I entered Harleigh into a cutest pet contest that a local news channel is hosting and figured I would ask for votes  The voting lasts until May 7th and you can vote daily, so if you can that would be so GREAT.

Here is the link to the contest entries. She is on page 18, but if you just type "Harleigh" (without quotations) it will come up with her picture.

WCTV - UPICKEM

Thank you!


----------



## Jacksons Mom (Jun 13, 2010)

Voted!!!!

I love Harleigh.


----------



## xellil (Apr 4, 2011)

Done! That's one of my favorite photos of her. Maybe you could bump it tomorrow, so my brain can remember to vote again.


----------



## NewYorkDogue (Sep 27, 2011)

My vote is in as well.


----------



## frogdog (Aug 10, 2011)

Done and yes, remind us to vote everyday...please


----------



## liquid (Dec 28, 2011)

Voted! Good luck!


----------



## Kat (Jul 12, 2011)

I voted too, what a cute picture, Harleigh looks so happy!


----------



## IslandPaws4Raw (Sep 7, 2011)

Harleigh has our vote! good luck!


----------



## creek817 (Feb 18, 2012)

voted - very cute!


----------



## xchairity_casex (Oct 8, 2011)

voted! hope you win good luck!


----------



## kathylcsw (Jul 31, 2011)

I just voted. Good luck!


----------



## BeagleCountry (Jan 20, 2012)

1 vote with Google Chrome, Firefox and IE = 3 per day.

Hope Harleigh wins!


----------



## nikkiluvsu15 (Jun 9, 2010)

Bump for today!  

Thanks everyone for voting :biggrin:


----------



## frogdog (Aug 10, 2011)

done and welcome

do you know how many votes you have...don't see where it shows


----------



## Dude and Bucks Mamma (May 14, 2011)

I voted. Bump this up every day so I remember to vote!


----------



## nikkiluvsu15 (Jun 9, 2010)

frogdog said:


> done and welcome
> 
> do you know how many votes you have...don't see where it shows


No  They don't have a "leader board" or anything, so I have no clue! They must only announce it after the voting for top 10 closes.
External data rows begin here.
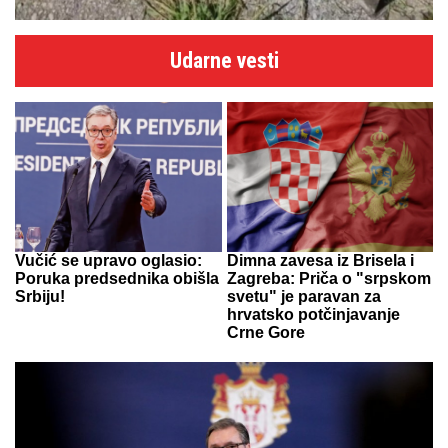
Udarne vesti
Vučić se upravo oglasio:
Dimna zavesa iz Brisela i
Poruka predsednika obišla
Zagreba: Priča o "srpskom
Srbiju!
svetu" je paravan za
hrvatsko potčinjavanje
Crne Gore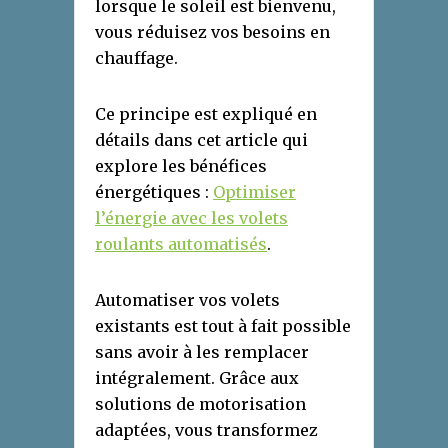
lorsque le soleil est bienvenu,
vous réduisez vos besoins en
chauffage.
Ce principe est expliqué en
détails dans cet article qui
explore les bénéfices
énergétiques :
Optimiser
l’énergie avec les volets
roulants automatisés
.
Automatiser vos volets
existants est tout à fait possible
sans avoir à les remplacer
intégralement. Grâce aux
solutions de motorisation
adaptées, vous transformez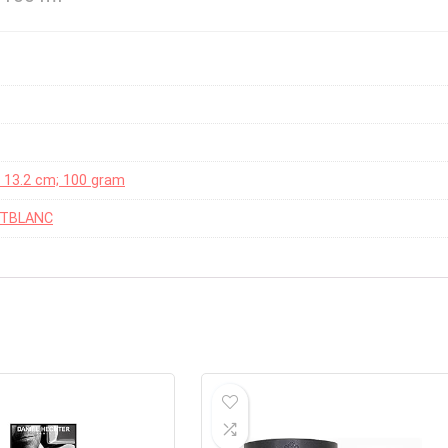
 x 13.2 cm; 100 gram
NTBLANC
Either that or I'm just blind and don't see it anywhere lol


----------



## nikkiluvsu15 (Jun 9, 2010)

Bump for today!


----------



## nikkiluvsu15 (Jun 9, 2010)

Bump :smile:


----------



## naturalfeddogs (Jan 6, 2011)

I just voted for you as well. Good luck!


----------



## nikkiluvsu15 (Jun 9, 2010)

Today's bump! 

Tomorrow is the last day for the top 10 voting.


----------



## frogdog (Aug 10, 2011)

I've voted everyday but forgot yesterday...sorry, hope you win


----------



## nikkiluvsu15 (Jun 9, 2010)

THANK YOU EVERYONE WHO VOTED :biggrin:

Harleigh made it into the top 10 - woot! I think she was tied with a few other dogs for #10... so just for getting into the top 10 we won a free night of boarding or day of daycare at Pet Paradise.

Here is the new link for voting for the grand prize - Harleigh is much easier to find in this one, lol.
WCTV - UPICKEM


----------



## frogdog (Aug 10, 2011)

Good deal...voted and hope you win the grand one


----------